Permitam-me o direito de abrir um parêntese nessa viagem pelo passado político e cultural de São Paulo para falar de um dos pais do samba, José Barbosa da Silva, o Sinhô:
Infelizmente, a temporada de Sinhô em São Paulo acabou por agravar o estado de saúde do sambista...
-“Jura
Jura,
Jura pelo Sinhô,
Jura
Pela imagem
Da Santa Cruz do Redentor
Prá ter valor a tua jura”...
Uma hemoptise incontrolável, incoercível, levou Sinhô para o céu dos sambistas em 1930. Manuel Bandeira escreve uma crônica histórica – O Enterro de Sinhô - sobre seu velório e enterro, com os pobres, os negros, as prostitutas do Mangue, a malandragem, a cidade do Rio de Janeiro ‘underground’, da Pequena África dos iniciados, rendendo-lhe homenagem...
Voltando à vaca fria:
Discursos, fotos, espoucar de flashes de magnésio. “Rumo à vitória nas urnas” é o leit-motif dos políticos e politiqueiros.
Acabou.
Os participantes do meeting se dispersam. Sinhô percorre a cidade no meio da madrugada garoenta e descobre que São Paulo não é o Rio, que o centro de São Paulo não é a Lapa carioca. Vai dormir em um hotel da r. Mauá. Tosse. Escarro com laivos de sangue todo o tempo. Não consegue dormir... A Parca vai segui-lo até o embarque no ferry-boat da Cantareira que de Paquetá deveria leva-lo à Praça XV. Sinhô morreu no mar, afogado em seu próprio sangue...
Tarsila, Pagu e outros amigos do grupo vão terminar a madrugada na garçonerie da Líbero Badaró, mantida por Oswald de Andrade, um abatedouro de luxo.
Absinto, champanhe, whisky, cocaína, cigarros do Pai João...
Mário segue à pé pela Barão de Itapetininga até a Pça da República. Muito frio. Conta os níqueis. O dinheiro é suficiente para um taxi. Nada de andar até a Barra Funda:
- ‘Tá frio, né doutor? Prá onde vamos?
- Rua Lopes Chaves... Chegando lá eu mostro a casa...
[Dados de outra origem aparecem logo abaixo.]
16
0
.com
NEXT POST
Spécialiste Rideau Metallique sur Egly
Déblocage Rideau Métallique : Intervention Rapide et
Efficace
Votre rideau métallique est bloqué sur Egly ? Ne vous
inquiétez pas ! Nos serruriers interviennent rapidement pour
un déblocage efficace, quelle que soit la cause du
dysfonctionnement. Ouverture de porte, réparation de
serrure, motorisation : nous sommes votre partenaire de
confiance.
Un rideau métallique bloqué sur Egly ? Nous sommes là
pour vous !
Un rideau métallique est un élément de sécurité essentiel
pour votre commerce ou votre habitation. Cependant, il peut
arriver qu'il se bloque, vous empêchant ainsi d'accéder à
Durante alguns minutos escuto uma valsa ao piano.
Silêncio.
Tiquetaquear de uma máquina de escrever.
Talvez um artigo para um jornal, talvez anotações para um livro, talvez fichas para seu arquivo particular... As luzes das ruas se apagam. Os carroceiros começam sua fâina de entregas de pão e leite. Barulhos das latas de lixo sendo jogadas nas calçadas. Mario dorme profundamente enquanto a cidade começa a acordar. Em menos de um ano o país vai sofrer uma virada, política e cultural. Governos serão derrubados, eleições fraudadas bilaterlmente levarão o Brasil a um novo regime. Crack da bolsa de Nova York. Oswald de Andrade vai à falência...
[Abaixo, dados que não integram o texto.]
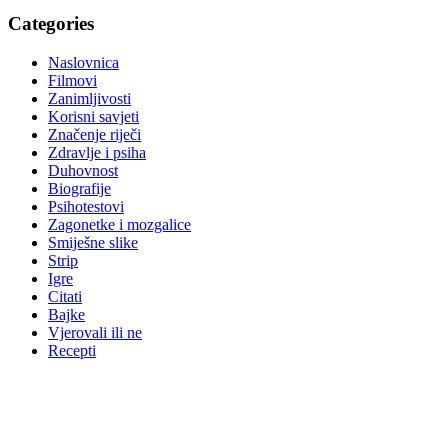
Categories
Naslovnica
Filmovi
Zanimljivosti
Korisni savjeti
Značenje riječi
Zdravlje i psiha
Duhovnost
Biografije
Psihotestovi
Zagonetke i mozgalice
Smiješne slike
Strip
Igre
Citati
Bajke
Vjerovali ili ne
Recepti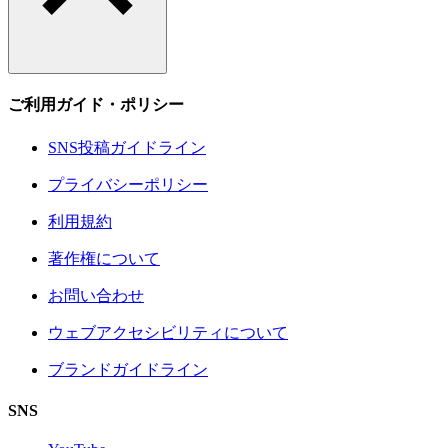
ご利用ガイド・ポリシー
SNS投稿ガイドライン
プライバシーポリシー
利用規約
著作権について
お問い合わせ
ウェブアクセシビリティについて
ブランドガイドライン
SNS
Suicidios quatrocentões...
Mario de Andrade dorme um sonho profundo. Talvez sonhe com uma São Paulo perfeita, a São Paulo de seus sonhos, a comoção de nossas vidas...
Não sei se o que narrei, aconteceu verdadeiramente, foi um sonho muito doido... Mas bem que poderia ter acontecido, porque não, heim?